Winter in Chicagoland, as you well know, is full of snow and ice. While living in a winter wonderland has its benefits, the chilly weather also makes for plenty of challenges and safety concerns. If your home has a basement and a sump pump, you have a responsibility to decrease slick ice that can come from your drainage system. Unattended and unmonitored sump pump discharge can end up leaving sidewalks treacherous to your neighbors and passersby.
To keep your neighborhood safe, practice good sump pump winter maintenance by applying a few of our tips. If you aren’t sure how to fix your sump pump drainage line, or if you aren’t sure where to start, our team would be happy to take a look and guide you in the right direction.
Prevent frozen lines
Sump pump winter etiquette starts with making sure that your drainage system doesn’t freeze and cause issues for your home. To prevent freezing, check on your drainage pipe regularly, especially when temperatures fluctuate. If you happen to hear strange noises coming from your sump pump area, call an experienced plumber to investigate. Frozen drainage systems can lead to flooded basements and unhappy homeowners, so be diligent with your inspection.
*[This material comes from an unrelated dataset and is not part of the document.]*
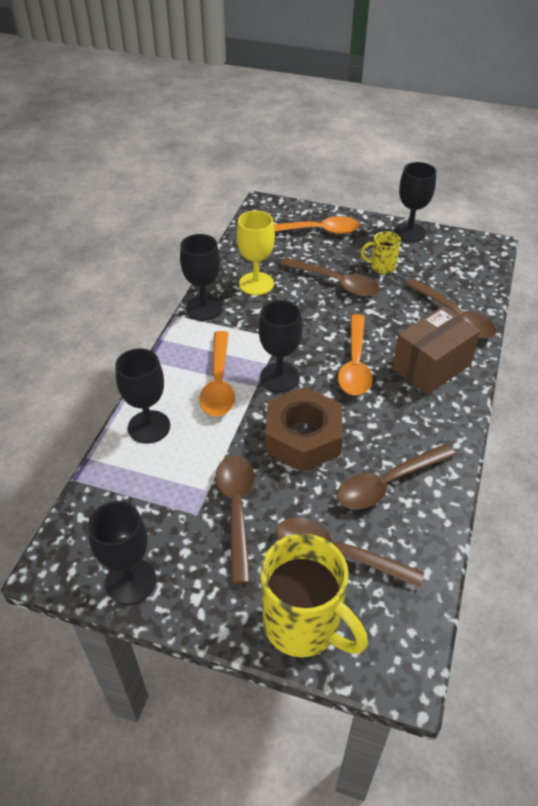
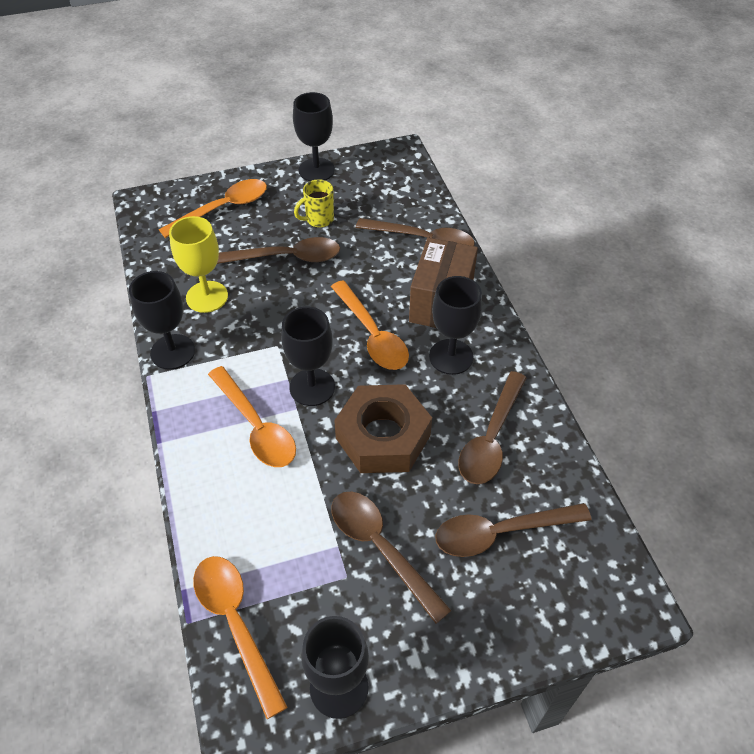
camera: 35 degrees left, 5 degrees up
black goblet [115,348,170,444] -> black goblet moved to [429,276,482,375]
yellow mug [260,534,368,657] -> none
none -> orange spoon [193,556,288,719]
Prevent frozen foundations
Once you are sure your sump pump drainage line is not freezing, determine where it is sending the water it pumps out. If your drainage line or pipe is aimed toward the foundation of your home, you are risking damage due to expanding and freezing ice. Aim for a pipe that eliminates water at least one and a half yards from your foundation.
Prevent frozen sidewalks
Finally, sump pump maintenance in the winter does require some consideration for your neighbors and passersby. Etiquette (and some city ordinances) dictate that sump pump drainage pipes should not eliminate water on sidewalks. As you might imagine, drained water can freeze quickly, making sidewalks extra slick and dangerous.
This winter, pay close attention to your sump pump drainage. It can save you frustration, money, and even unhappy neighbors.